The sunrise is not a herald of hope here, but a mass of endurance that seeps into the room and thickens. The amorphous pile at the center is the physical manifestation of the uncanny weight and existential dread imposed by a new day. As light floods in, the world does not brighten; instead, existence turns into a heavy sediment, retreating into its shell to wait out the “absurd” cycle of time. This work depicts the inevitable invasion of the first light and that frightening moment of paralysis at the threshold of starting the day.


Yiah-Ling Si
a crumpled cartography; of viscera I
Sculptural Digital Tapestry
Seri Kembangan, Selangor, Malaysia
IG: myintrepidart

While editing photographs taken on mobile, late one evening, I began experimenting with their brightness, exposure, contrast, and shadows, along with their saturation, warmth, and tint. Gradually decaying, evaporating that which I had observed, into slow-gathering flotsam of dissolution and obscurity. These catalytic dust clouds, formulating between early inquiry and expanding imagination, approximated phenomena occurring with alchemical interactions, shifting atmospheric conditions. Of venturing outward, yet inwardly, with wide-eyed wonder, a curiosity in how technology might be applied to atypical expressions of reality and possibility. This piece resulted from a trio of seashells I photographed, then manually “crumbled” and “sculpted” digitally through a progression of seaming, hueing, and overlaying. Semblance alternating with translucence.


Ying Chen
Pinned by the Void
Ink on Paper
Chengdu, Sichuan, China
IG: chenkongkong1970

This sketch stems from a period of psychological near-death. At that time, I was so fragile that a mere glance from the outside was enough to trigger a violent internal collapse. I felt worthless, as if besieged by attacks from all sides. However, I eventually realized that these sharp “rays” might stem from my own subjective illusions. The straight lines piercing the body in the drawing symbolize perceptions that caused no physical harm yet rendered my spirit incredibly vulnerable. It was only when I learned to shield myself or reconstruct reality with a form of “fictional positivity” that I found a foothold for existence amidst this crossfire of the void.


刘 井里 (Liu Jingli)
负重的形式 (Form of bearing weight)
陶瓷制品 (Ceramic Sculpture)
吉林省延济市卧龙南园, 吉林省, ( Jilin Province, Yanji City, China)

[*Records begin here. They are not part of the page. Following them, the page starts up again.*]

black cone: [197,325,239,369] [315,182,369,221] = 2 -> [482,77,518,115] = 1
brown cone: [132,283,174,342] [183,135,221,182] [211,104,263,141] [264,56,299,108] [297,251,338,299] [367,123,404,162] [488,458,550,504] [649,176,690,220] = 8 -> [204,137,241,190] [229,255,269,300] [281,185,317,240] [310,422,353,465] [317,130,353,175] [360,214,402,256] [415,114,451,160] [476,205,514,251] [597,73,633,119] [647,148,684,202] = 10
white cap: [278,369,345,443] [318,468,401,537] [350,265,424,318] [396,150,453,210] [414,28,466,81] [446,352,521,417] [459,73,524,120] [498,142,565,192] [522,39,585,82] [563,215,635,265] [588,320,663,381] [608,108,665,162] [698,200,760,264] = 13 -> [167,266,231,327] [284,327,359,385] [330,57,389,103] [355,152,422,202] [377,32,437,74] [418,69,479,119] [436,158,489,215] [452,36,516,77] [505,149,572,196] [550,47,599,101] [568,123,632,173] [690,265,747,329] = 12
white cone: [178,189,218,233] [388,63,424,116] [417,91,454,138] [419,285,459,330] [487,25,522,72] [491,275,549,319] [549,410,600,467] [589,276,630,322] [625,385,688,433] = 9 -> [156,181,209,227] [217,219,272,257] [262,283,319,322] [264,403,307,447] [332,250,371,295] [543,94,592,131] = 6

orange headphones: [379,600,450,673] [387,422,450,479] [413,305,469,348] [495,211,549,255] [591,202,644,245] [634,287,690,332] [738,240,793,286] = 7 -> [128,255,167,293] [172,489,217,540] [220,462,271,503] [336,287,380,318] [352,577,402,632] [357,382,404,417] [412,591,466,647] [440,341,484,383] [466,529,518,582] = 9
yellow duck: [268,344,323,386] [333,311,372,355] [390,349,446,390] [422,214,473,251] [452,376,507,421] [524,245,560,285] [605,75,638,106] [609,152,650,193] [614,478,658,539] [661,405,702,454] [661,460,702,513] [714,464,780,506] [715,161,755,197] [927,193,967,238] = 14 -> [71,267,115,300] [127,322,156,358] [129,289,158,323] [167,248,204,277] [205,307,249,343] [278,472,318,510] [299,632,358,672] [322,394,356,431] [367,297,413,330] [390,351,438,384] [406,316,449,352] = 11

This work takes “cow” as an abstract prototype, stripping away its agricultural and symbolic meanings, and transforming it into a state of existence. A slender and isolated form that stands and tilts, implying an unstable situation for the individual in the world. The ox horn no longer symbolizes power but becomes a posture pointing towards emptiness. The cracks and embedded marks on the surface of the sculpture are not decorations but evidence of existence—individuals are constantly shaped in responsibility, time, and absurdity. The work attempts to respond to existentialist propositions: does standing firmly itself make sense amidst an inescapable burden?